Je ne puis pas te parler autrement.

Frondoso.

Est-il possible que tu me voies sans pitié accablé d’ennuis ? n’es-tu pas touchée de savoir que sans cesse occupé de toi je ne puis ni boire, ni manger, ni dormir ? Comment tant de rigueur peut-elle se trouver avec une figure aussi angélique ? — Vive Dieu ! j’en mourrai.

Laurencia.

Fais-toi guérir de cette maladie[1].

Frondoso.

Toi seule peux me donner la guérison. — Ah ! que je serais heureux si je pouvais te becquotter comme un pigeon fait la colombe, quand l’Église nous en aura donné la permission !

Laurencia.

Eh bien, parles-en à mon oncle Juan Roxo. Quoique je ne t’aime pas encore, il me semble que ça pourra venir.

Frondoso.

Ô ciel ! que vois-je ? le commandeur !

Laurencia.

Il poursuit sans doute quelque daim. — Cache-toi dans ces broussailles.

Frondoso.

Et Dieu sait avec quelle jalousie !

Il se cache.


Entre LE COMMANDEUR.
Le Commandeur.

Ma foi ! ce n’est pas malheureux quand on poursuit un daim de rencontrer une si jolie biche.

Laurencia.

Fatiguée de laver, je me reposais un moment sous ces arbres. Maintenant, je vais retourner à la fontaine, si votre seigneurie veut bien me le permettre.

Le Commandeur.

Tu ne saurais dire, belle Laurencia, à quel point tes dédains sauvages nuisent aux grâces dont le ciel t’a douée. Ils seraient capables de t’enlaidir.
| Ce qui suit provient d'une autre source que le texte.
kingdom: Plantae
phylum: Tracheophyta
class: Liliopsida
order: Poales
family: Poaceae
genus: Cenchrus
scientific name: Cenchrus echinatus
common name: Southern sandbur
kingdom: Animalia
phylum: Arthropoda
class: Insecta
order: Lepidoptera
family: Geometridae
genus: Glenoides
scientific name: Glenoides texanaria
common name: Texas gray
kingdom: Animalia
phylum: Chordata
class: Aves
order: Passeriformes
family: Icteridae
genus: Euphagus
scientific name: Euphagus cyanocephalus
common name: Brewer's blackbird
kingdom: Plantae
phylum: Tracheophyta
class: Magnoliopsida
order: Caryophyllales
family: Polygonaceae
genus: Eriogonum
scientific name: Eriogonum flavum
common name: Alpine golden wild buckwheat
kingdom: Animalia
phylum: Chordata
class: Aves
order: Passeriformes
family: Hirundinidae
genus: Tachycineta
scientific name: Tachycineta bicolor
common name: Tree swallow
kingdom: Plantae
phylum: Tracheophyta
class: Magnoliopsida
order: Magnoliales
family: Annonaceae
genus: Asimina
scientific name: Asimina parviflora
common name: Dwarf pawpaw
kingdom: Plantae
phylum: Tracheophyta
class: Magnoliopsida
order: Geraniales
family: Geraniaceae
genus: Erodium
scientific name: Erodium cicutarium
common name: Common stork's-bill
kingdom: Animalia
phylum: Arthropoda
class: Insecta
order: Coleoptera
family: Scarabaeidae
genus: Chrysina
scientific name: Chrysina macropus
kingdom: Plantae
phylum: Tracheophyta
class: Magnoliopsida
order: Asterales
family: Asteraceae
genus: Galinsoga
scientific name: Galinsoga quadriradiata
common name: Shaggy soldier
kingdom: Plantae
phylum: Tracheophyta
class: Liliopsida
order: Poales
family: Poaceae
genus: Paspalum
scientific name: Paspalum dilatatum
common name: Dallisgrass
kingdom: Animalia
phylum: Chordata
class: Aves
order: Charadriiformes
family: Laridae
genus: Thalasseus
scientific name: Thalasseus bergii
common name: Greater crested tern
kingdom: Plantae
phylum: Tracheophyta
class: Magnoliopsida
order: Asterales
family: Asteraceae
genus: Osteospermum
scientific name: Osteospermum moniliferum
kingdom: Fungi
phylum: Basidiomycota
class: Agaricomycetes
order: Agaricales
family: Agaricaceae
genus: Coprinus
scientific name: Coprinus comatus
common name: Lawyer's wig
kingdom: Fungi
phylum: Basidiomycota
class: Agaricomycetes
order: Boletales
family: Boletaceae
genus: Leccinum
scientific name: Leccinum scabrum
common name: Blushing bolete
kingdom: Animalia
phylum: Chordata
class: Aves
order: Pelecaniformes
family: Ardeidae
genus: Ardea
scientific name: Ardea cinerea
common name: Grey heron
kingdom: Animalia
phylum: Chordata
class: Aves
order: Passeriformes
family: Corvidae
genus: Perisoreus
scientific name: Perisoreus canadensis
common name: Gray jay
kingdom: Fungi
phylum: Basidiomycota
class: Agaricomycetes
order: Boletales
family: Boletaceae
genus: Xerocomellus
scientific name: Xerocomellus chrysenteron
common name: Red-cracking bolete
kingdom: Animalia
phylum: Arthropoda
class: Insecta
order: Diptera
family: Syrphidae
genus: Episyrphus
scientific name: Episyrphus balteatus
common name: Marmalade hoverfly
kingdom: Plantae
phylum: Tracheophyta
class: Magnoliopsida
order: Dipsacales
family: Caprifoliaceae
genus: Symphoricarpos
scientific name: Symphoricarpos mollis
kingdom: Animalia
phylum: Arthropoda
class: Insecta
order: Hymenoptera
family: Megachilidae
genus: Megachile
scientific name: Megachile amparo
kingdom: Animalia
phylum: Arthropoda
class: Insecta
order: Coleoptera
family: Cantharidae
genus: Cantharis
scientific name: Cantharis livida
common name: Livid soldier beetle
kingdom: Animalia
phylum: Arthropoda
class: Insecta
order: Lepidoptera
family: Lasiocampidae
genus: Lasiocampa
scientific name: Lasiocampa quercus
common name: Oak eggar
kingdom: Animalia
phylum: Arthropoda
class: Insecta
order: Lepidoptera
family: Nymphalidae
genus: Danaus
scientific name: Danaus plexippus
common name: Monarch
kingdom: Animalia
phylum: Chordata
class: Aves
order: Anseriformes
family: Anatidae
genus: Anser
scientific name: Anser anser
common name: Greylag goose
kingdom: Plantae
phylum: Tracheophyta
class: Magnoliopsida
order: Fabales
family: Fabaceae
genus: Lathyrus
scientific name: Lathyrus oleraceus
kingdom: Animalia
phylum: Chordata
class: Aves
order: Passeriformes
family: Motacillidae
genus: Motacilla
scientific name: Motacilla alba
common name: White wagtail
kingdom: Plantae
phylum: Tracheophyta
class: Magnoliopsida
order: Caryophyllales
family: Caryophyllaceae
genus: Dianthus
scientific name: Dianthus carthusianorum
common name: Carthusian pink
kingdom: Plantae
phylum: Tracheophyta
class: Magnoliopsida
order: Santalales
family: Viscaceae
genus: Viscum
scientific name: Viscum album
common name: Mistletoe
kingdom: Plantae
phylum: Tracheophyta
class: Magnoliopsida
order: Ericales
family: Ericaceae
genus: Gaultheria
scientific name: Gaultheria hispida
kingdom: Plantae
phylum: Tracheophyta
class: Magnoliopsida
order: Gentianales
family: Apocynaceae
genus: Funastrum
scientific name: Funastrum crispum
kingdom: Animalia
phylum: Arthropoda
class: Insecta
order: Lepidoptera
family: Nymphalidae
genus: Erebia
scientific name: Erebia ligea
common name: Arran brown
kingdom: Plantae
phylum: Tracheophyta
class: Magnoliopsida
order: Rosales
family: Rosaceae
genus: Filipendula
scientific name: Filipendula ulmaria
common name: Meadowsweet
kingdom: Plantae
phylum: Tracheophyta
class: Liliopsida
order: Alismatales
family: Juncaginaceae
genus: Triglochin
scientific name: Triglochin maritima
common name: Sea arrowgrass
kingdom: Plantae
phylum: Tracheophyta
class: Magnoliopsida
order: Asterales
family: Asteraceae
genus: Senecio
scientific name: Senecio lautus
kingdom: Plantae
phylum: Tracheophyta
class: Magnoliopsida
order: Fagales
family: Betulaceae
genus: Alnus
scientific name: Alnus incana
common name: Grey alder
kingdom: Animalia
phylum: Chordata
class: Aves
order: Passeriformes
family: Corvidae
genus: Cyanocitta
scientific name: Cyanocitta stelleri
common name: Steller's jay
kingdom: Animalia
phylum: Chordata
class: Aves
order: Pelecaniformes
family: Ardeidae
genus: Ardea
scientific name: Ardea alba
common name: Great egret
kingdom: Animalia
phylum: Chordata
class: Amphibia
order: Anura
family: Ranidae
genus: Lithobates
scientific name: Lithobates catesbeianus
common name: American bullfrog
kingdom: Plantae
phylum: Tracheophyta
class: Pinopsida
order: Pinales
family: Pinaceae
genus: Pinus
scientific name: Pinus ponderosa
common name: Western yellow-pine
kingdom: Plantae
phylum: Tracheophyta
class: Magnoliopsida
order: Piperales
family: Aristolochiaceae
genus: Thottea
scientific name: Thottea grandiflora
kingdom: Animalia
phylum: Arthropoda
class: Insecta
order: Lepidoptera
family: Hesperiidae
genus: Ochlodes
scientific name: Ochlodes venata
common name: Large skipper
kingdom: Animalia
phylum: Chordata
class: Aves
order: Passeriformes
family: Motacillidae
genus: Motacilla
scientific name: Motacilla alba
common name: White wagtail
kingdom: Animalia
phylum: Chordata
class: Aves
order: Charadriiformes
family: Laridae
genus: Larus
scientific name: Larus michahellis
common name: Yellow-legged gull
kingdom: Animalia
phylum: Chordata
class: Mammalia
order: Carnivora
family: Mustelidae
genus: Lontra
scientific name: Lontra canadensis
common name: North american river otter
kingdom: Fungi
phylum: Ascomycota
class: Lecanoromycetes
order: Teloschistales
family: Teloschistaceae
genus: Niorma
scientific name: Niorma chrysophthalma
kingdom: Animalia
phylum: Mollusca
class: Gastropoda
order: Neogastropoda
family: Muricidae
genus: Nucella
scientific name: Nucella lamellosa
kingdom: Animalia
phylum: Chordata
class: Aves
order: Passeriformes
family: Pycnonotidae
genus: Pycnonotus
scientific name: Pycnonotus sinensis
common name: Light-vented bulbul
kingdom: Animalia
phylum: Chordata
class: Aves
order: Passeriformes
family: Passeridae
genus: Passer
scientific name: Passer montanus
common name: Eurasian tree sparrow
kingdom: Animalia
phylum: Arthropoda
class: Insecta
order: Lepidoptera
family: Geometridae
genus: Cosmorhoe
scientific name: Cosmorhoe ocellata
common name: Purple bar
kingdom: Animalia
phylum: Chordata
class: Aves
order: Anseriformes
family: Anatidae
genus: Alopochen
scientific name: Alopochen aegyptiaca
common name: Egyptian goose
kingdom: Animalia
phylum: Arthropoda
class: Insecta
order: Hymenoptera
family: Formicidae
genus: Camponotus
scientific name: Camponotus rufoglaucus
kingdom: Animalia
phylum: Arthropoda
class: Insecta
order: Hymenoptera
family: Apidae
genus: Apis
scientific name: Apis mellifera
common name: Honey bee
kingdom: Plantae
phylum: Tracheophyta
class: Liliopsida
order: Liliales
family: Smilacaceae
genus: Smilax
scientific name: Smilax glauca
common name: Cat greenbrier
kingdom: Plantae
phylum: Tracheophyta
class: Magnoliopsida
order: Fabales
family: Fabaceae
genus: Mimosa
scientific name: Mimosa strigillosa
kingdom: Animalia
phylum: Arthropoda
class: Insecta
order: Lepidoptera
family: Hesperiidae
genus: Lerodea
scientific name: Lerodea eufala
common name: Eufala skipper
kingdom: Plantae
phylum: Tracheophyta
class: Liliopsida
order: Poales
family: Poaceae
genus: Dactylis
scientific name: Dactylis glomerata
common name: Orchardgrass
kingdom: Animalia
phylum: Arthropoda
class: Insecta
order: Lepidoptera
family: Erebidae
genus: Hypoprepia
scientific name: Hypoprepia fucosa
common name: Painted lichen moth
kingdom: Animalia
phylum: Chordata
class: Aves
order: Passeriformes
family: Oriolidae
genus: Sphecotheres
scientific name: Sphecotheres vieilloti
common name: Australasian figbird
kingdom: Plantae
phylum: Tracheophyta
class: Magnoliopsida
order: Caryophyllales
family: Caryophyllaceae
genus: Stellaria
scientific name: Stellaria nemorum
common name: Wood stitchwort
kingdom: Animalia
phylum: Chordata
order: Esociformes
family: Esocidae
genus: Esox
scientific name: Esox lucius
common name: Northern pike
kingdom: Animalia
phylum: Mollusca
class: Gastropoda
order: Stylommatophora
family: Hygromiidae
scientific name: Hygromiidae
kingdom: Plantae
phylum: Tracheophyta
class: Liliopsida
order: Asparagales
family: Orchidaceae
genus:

Mais si tu as pu d’autres fois te dérober à mes prières, il n’en sera pas de même aujourd’hui ; et cette solitude où nous sommes te permet de m’écouter. Toi seule me traites avec cette hauteur, toi seule repousses un seigneur qui t’adore. Dis-moi,

  1. Dans l’original, Frondoso dit qu’il enrage ou qu’il est enragé, et Laurencia lui répond de se faire saluer. Les saludadores (ceux qui saluaient) étaient des gens qui prétendaient avoir le don de guérir la rage, l’épilepsie, etc., etc., au moyen de certaines simagrées.